:: DATA TO PROCESS ::
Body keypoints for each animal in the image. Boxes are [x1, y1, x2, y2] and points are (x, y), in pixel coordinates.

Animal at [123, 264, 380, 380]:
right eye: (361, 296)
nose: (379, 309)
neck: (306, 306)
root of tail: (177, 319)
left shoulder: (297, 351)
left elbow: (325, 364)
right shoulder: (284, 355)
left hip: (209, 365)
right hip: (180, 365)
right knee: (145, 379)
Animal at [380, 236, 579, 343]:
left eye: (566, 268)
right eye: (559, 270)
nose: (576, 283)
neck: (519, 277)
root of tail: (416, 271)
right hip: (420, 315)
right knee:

:: ACTION ITEM ::
Would you write the material out again, exactly as given above?

:: ANSWER SPACE ::
Body keypoints for each animal in the image. Boxes are [x1, y1, x2, y2] and points are (x, y), in pixel coordinates.

Animal at [123, 264, 380, 380]:
right eye: (361, 296)
nose: (379, 309)
neck: (306, 306)
root of tail: (177, 319)
left shoulder: (297, 351)
left elbow: (325, 364)
right shoulder: (284, 355)
left hip: (209, 365)
right hip: (180, 365)
right knee: (145, 379)
Animal at [380, 236, 579, 343]:
left eye: (566, 268)
right eye: (559, 270)
nose: (576, 283)
neck: (519, 277)
root of tail: (416, 271)
right hip: (420, 315)
right knee:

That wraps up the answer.